Fiona Foley The oyster fishermen 1, ultrachrome print edition of 15 60 x 80cm
In this new body of work, Foley again explores the greater historical narrative of Queensland and it's treatment of indigenous people. Through a series of 16 sepia-toned and hand-tinted photographs, she examines, in particular, the relationship between fishermen and indigenous people which she describes as one of exploitation and harsh brutality.
The narrative in this series, The Oyster Fishermen, starts off poetically enough, but by the final six images, we have witnessed a harrowing ordeal that ends in death. It is most likely that this work is based on historical fact, however the artist does not wish to disclose factual details of the situation, but rather let the images tell their own story. As viewers, we are confronted with the cruelty and senseless violence perpetrated against a young woman and are left to imagine the retribution, or lack thereof, for the offence.
This is an interesting stance, especially as she is also showing in Undisclosed, the current National Indigenous Art Triennial at the National Gallery of Australia, curated by Carly Lane. This exhibition makes us aware that art isn't always about "full disclosure". Every culture, every family, every person has their own mysteries and secrets, and what we see and hear is moderated not only by what is presented to us, but also by what we bring to the situation - our own cultural understanding of history.
Let a hundred flowers bloom, 2010, Foley's work in Undisclosed, examines the little talked about use of opium in Queensland in the late-1800s and the consequences for the Aboriginal population of Queensland. The repercussions of the Aboriginals Protection and Restriction of the Sale of Opium Act 1897.

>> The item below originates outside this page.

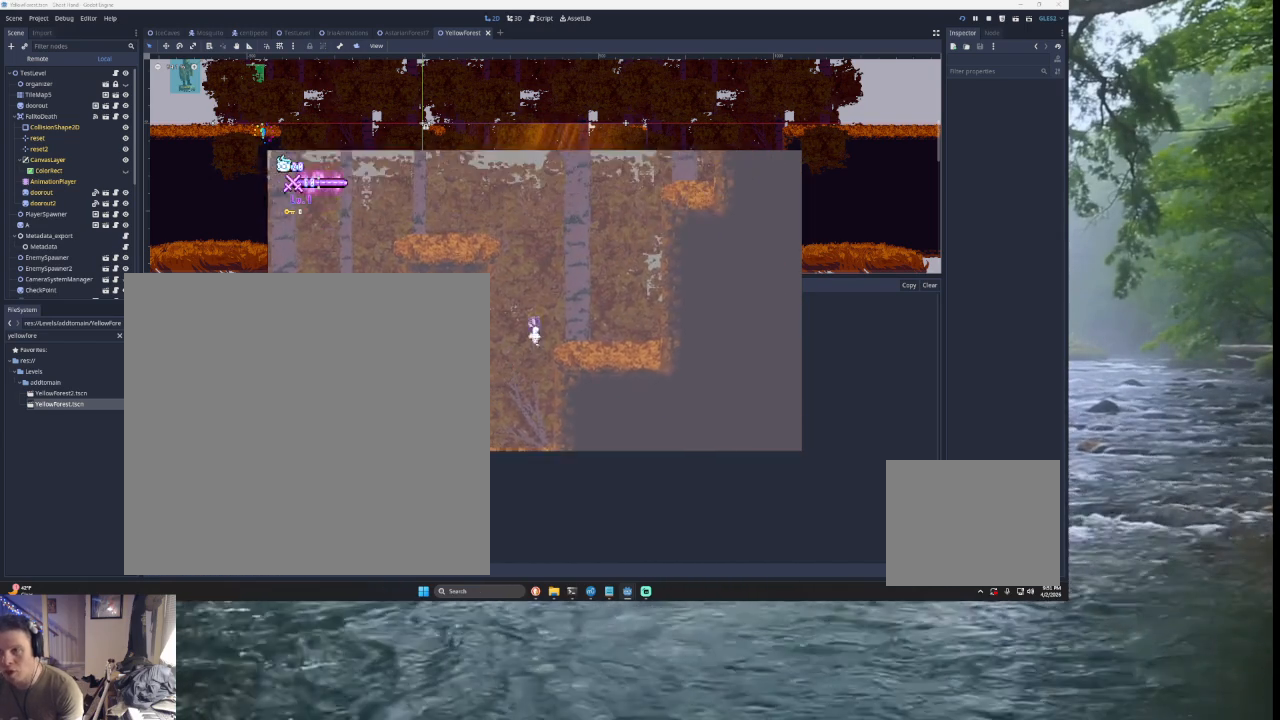
{"buttons": ["TRIANGLE"], "left_stick": "right", "right_stick": "center", "events": [[133, "TRIANGLE", "up"], [500, "TRIANGLE", "down"]]}
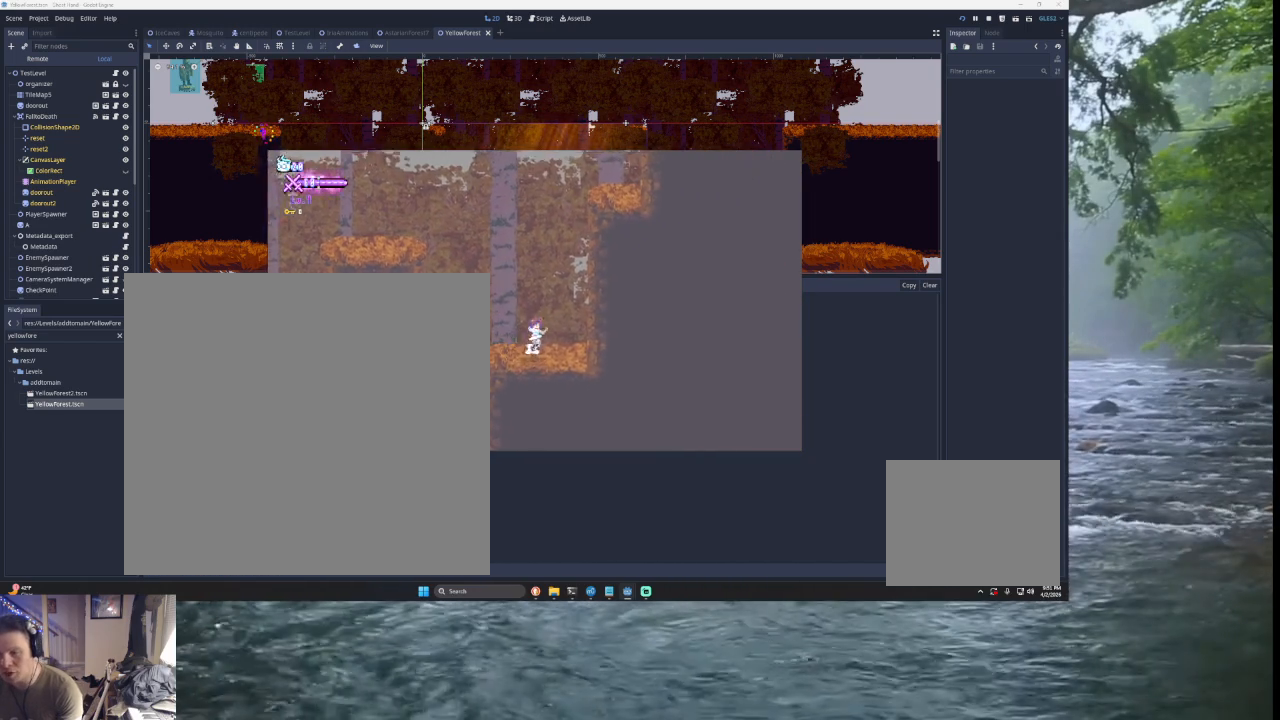
{"buttons": ["TRIANGLE"], "left_stick": "center", "right_stick": "center", "events": [[400, "TRIANGLE", "up"], [433, "left_stick", "center"], [467, "TRIANGLE", "down"]]}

Foley has never shied away from making tough, political statements. Bearing Witness exhibited on Cockatoo Island for the Biennale of Sydney in 2010 was a strong and poignant series of photographs, particularly in light of the Palm Island court case at the time. The works currently showing at Niagara, and also at the Triennial at the National Gallery in Canberra are equally as powerful in their investigation to reveal historical truth.